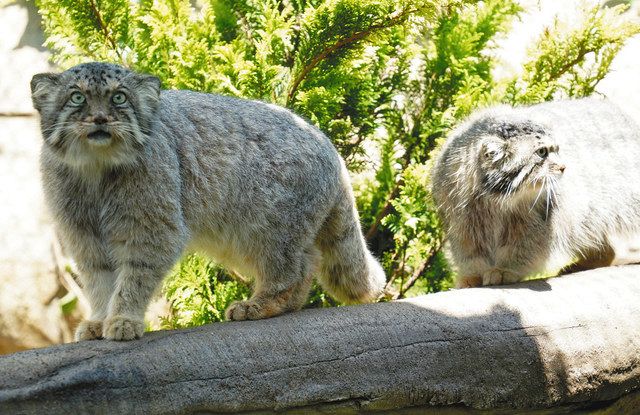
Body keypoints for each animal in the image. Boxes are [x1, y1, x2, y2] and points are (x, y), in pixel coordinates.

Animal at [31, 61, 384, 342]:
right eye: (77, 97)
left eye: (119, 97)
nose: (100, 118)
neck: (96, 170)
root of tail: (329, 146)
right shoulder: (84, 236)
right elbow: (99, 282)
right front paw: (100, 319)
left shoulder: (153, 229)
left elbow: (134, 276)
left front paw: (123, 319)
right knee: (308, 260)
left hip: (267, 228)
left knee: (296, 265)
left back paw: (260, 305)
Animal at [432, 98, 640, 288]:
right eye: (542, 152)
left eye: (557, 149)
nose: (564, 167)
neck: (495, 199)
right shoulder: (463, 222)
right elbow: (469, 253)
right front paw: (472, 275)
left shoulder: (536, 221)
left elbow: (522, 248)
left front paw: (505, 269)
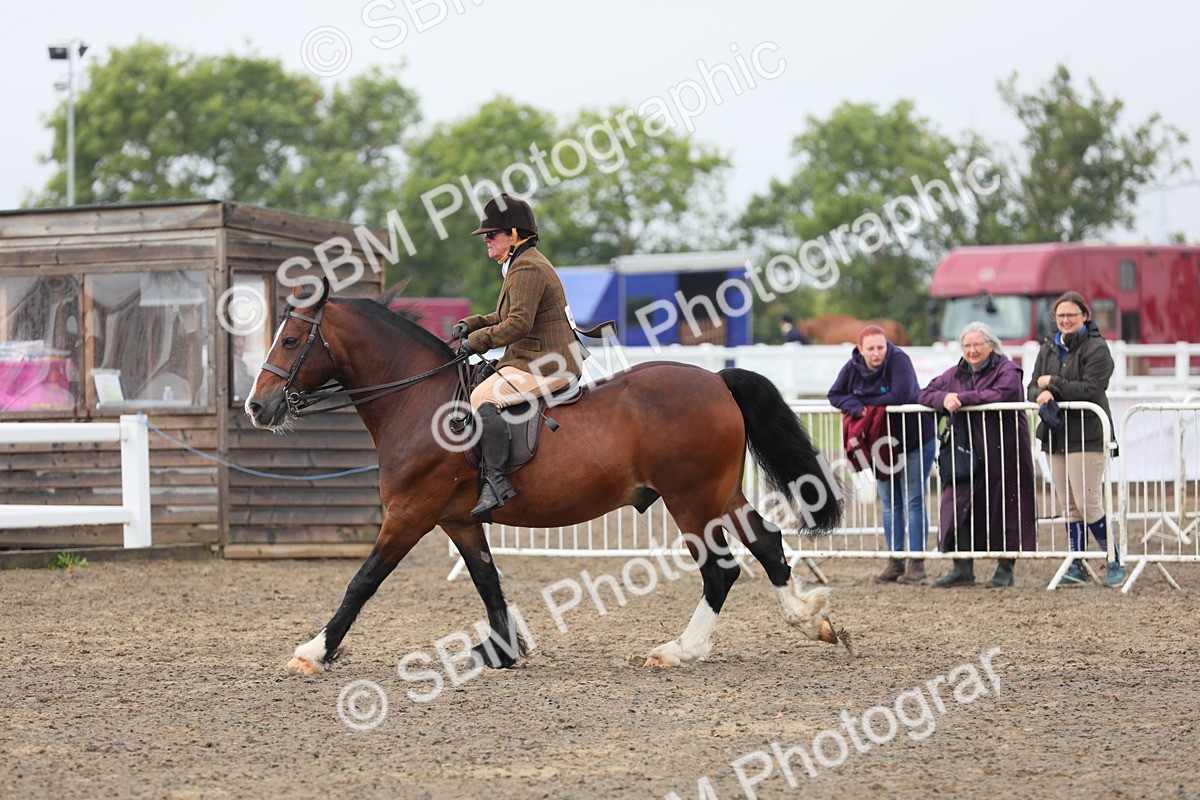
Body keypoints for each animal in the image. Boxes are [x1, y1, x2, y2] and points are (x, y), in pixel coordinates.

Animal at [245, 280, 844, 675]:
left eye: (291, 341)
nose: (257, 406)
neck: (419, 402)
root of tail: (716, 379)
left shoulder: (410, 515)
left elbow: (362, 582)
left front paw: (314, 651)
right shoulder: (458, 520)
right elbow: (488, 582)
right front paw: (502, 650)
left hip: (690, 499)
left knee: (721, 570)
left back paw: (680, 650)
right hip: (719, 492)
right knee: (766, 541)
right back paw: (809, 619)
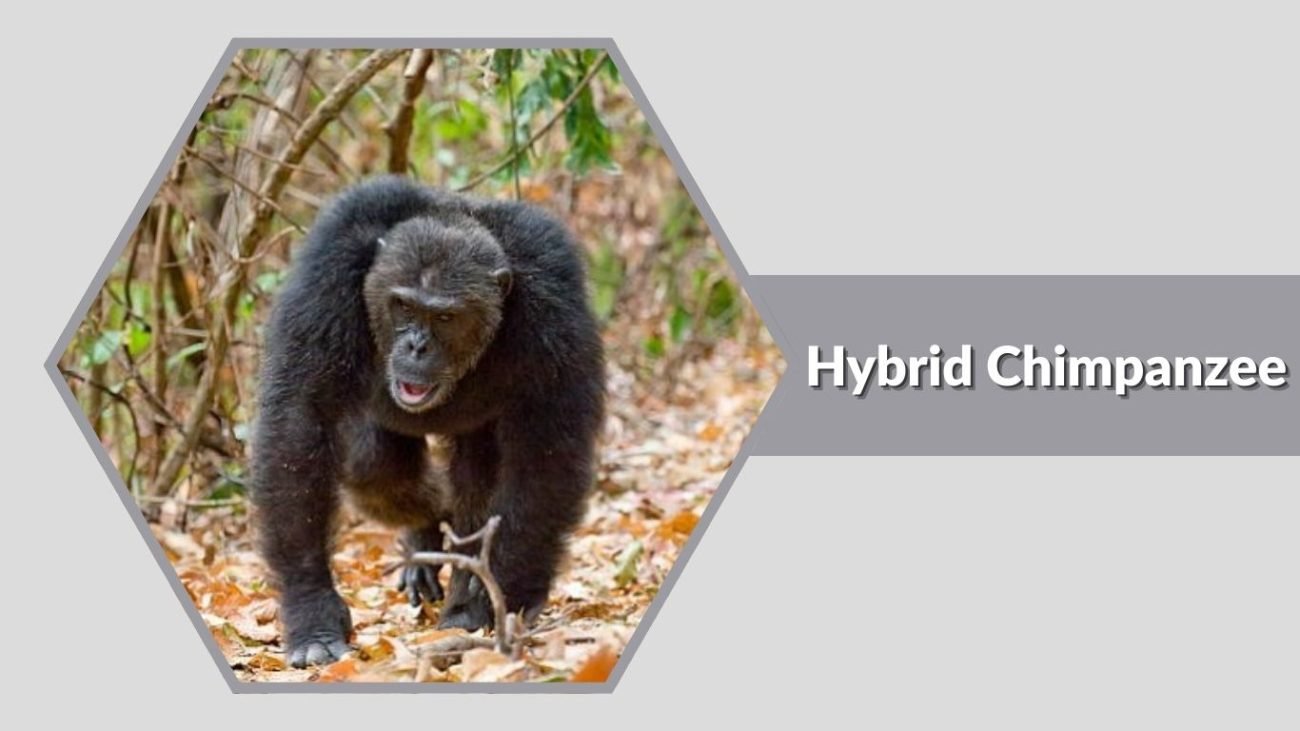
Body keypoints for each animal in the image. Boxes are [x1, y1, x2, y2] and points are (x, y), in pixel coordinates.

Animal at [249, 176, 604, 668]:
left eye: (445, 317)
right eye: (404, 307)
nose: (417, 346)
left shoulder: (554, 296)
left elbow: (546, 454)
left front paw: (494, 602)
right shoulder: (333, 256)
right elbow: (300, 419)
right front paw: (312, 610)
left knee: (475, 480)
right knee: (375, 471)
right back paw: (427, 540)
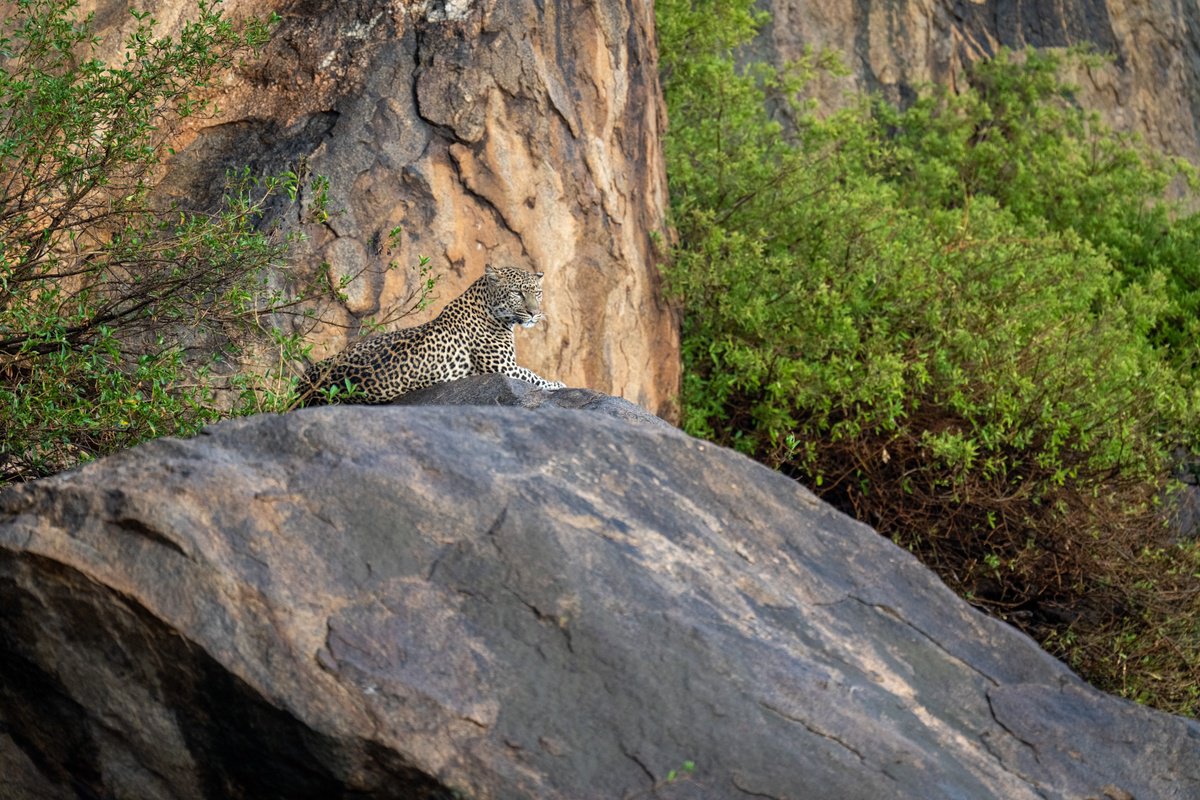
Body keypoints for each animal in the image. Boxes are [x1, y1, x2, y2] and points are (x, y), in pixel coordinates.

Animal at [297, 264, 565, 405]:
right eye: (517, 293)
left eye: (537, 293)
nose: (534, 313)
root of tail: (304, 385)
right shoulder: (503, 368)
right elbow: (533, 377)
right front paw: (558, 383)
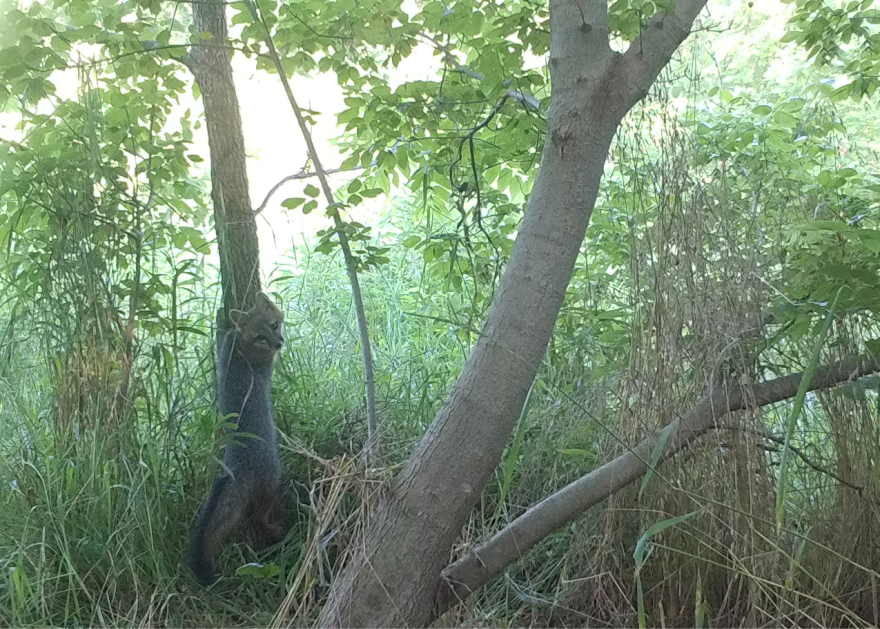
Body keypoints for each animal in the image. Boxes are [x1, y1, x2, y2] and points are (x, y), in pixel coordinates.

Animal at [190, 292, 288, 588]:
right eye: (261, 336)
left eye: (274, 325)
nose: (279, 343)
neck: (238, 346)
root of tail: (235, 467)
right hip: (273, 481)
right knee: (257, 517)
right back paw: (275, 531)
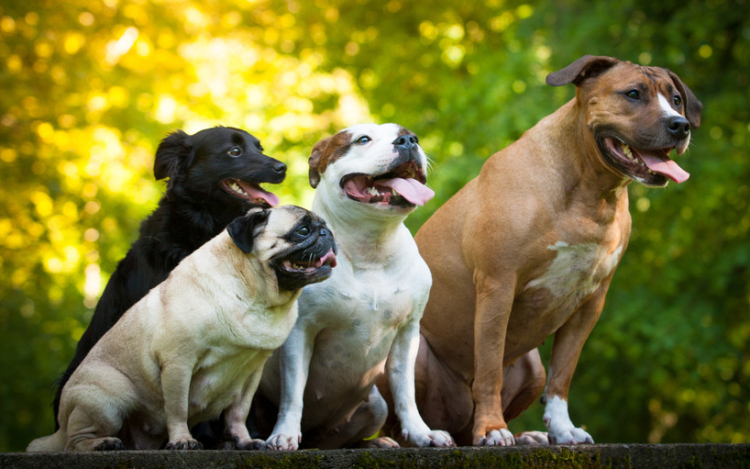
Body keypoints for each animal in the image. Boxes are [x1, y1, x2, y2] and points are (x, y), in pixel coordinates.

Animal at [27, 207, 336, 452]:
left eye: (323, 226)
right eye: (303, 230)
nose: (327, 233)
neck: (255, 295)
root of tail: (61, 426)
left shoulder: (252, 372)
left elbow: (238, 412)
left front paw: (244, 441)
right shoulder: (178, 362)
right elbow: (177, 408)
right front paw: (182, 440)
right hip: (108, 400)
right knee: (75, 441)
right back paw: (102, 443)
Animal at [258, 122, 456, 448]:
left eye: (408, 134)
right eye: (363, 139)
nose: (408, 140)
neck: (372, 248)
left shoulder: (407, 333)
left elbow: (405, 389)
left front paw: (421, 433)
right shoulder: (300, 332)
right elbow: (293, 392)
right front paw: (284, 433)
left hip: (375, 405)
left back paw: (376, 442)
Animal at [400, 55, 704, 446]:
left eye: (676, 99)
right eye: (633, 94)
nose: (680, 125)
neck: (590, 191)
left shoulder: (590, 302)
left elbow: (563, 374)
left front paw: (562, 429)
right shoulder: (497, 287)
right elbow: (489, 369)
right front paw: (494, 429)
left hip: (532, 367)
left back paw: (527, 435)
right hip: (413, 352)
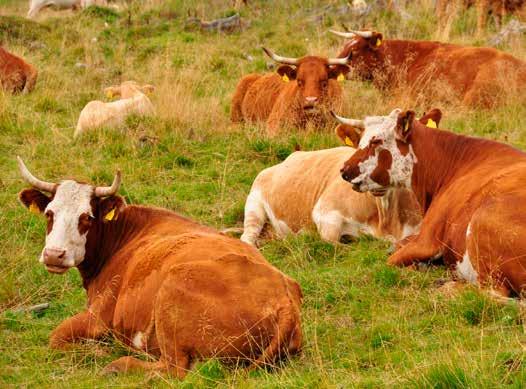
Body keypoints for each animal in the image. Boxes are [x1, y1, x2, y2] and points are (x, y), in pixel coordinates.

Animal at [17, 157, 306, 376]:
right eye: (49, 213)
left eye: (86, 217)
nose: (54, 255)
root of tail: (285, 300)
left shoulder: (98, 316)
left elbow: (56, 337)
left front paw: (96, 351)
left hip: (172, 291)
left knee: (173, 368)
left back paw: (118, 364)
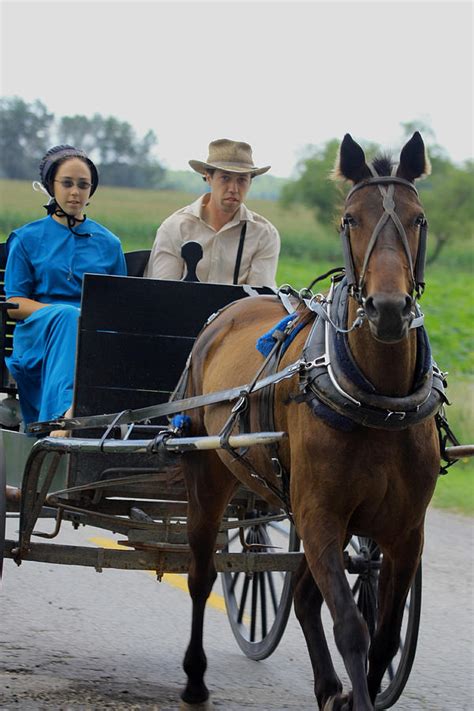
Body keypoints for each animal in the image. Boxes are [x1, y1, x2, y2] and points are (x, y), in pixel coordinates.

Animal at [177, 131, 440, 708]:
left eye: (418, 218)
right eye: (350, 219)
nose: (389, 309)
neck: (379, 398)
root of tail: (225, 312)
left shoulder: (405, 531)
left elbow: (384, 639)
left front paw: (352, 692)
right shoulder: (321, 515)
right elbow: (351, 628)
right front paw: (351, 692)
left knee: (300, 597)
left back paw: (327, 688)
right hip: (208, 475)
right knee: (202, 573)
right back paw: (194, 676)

---

REQUIRED WORK: The whole listing above must be set down again exactly, but without its images.

FINAL ANSWER:
Body keypoints for each animal in the image. Boxes are [x1, y1, x2, y2] and points are (x, y), in pixel coordinates.

Animal at [31, 61, 384, 342]:
right eye: (77, 97)
left eye: (119, 97)
nose: (100, 118)
neck: (96, 170)
root of tail: (329, 146)
right shoulder: (84, 236)
right elbow: (99, 282)
right front paw: (100, 319)
left shoulder: (153, 229)
left elbow: (134, 276)
left front paw: (123, 319)
right knee: (308, 260)
left hip: (267, 228)
left knee: (296, 265)
left back paw: (260, 305)
Animal at [432, 98, 640, 288]:
right eye: (542, 152)
left eye: (557, 149)
nose: (564, 167)
neck: (495, 199)
right shoulder: (463, 222)
right elbow: (469, 253)
right front paw: (472, 275)
left shoulder: (536, 221)
left elbow: (522, 248)
left front paw: (505, 269)
Body keypoints for each animal in the image. Boxes are [x1, y1, x2, y2] and points are (x, y), in pixel coordinates.

Animal at [245, 280, 844, 675]:
left eye: (291, 341)
nose: (257, 406)
neck: (419, 402)
root of tail: (716, 379)
left shoulder: (410, 515)
left elbow: (362, 582)
left front paw: (314, 651)
right shoulder: (458, 520)
right elbow: (488, 582)
right front paw: (502, 650)
left hip: (690, 499)
left knee: (721, 570)
left back paw: (680, 650)
right hip: (719, 492)
right knee: (766, 541)
right back paw: (809, 619)
Body keypoints for each animal in the image. Boxes are [x1, y1, x2, y2] and points are (x, y), in pixel coordinates.

Animal at [249, 176, 604, 668]:
left eye: (445, 317)
right eye: (404, 307)
nose: (417, 346)
left shoulder: (554, 296)
left elbow: (546, 454)
left front paw: (494, 602)
right shoulder: (333, 256)
right elbow: (300, 419)
right front paw: (312, 610)
left knee: (475, 480)
right knee: (375, 471)
right back paw: (427, 540)
Body keypoints for each animal in the image. Boxes are [x1, y1, x2, y2] and points are (x, y), in pixel coordinates.

Animal at [297, 264, 565, 405]:
right eye: (517, 293)
left eye: (537, 293)
nose: (534, 313)
root of tail: (304, 385)
right shoulder: (503, 368)
right elbow: (533, 377)
right front paw: (558, 383)
Body keypoints for each animal in the image. Boxes are [x1, y1, x2, y2] and points are (x, y), in pixel coordinates.

Animal at [190, 292, 288, 588]:
right eye: (261, 336)
left eye: (274, 325)
nose: (279, 343)
neck: (238, 346)
root of tail: (235, 467)
right hip: (273, 481)
right knee: (257, 517)
right back paw: (275, 531)
Body keypoints for each animal in the image. Boxes are [x1, y1, x2, y2] and points are (x, y), in pixel coordinates.

Animal at [27, 207, 336, 452]:
left eye: (323, 226)
right eye: (303, 230)
nose: (327, 233)
neck: (255, 295)
root of tail: (61, 426)
left shoulder: (252, 372)
left elbow: (238, 412)
left front paw: (244, 441)
right shoulder: (178, 362)
right elbow: (177, 408)
right front paw: (182, 440)
right hip: (108, 400)
right knee: (75, 441)
right back paw: (102, 443)
Animal at [258, 122, 456, 448]:
left eye: (408, 134)
right eye: (363, 139)
nose: (408, 140)
neck: (372, 248)
left shoulder: (407, 333)
left elbow: (405, 389)
left front paw: (421, 433)
right shoulder: (300, 332)
right elbow: (293, 392)
right front paw: (284, 433)
left hip: (375, 405)
left back paw: (376, 442)
Animal at [400, 55, 704, 446]:
left eye: (676, 99)
right eye: (633, 94)
nose: (680, 125)
neck: (590, 191)
left shoulder: (590, 302)
left elbow: (563, 374)
left front paw: (562, 429)
right shoulder: (497, 287)
right elbow: (489, 369)
right front paw: (494, 429)
left hip: (532, 367)
left back paw: (527, 435)
right hip: (413, 352)
Body keypoints for each animal in the image. Boxes are [x1, y1, x2, y2] and points are (x, y), in pixel coordinates.

Animal at [17, 157, 306, 376]:
right eye: (49, 213)
left eye: (86, 217)
nose: (54, 255)
root of tail: (285, 300)
left shoulder: (98, 316)
left elbow: (56, 337)
left front paw: (96, 351)
left hip: (172, 291)
left knee: (173, 368)
left back paw: (118, 364)
Body keypoints for each animal in the image. Boxes are [x1, y1, x2, y2] and points are (x, y), in pixel coordinates.

Animal at [177, 131, 440, 708]:
left eye: (418, 218)
right eye: (350, 219)
nose: (389, 309)
neck: (379, 398)
root of tail: (225, 312)
left shoulder: (405, 531)
left elbow: (384, 639)
left front paw: (352, 692)
right shoulder: (321, 515)
right elbow: (351, 628)
right front paw: (351, 692)
left knee: (300, 597)
left back paw: (327, 688)
right hip: (208, 475)
right knee: (202, 573)
right back paw: (194, 676)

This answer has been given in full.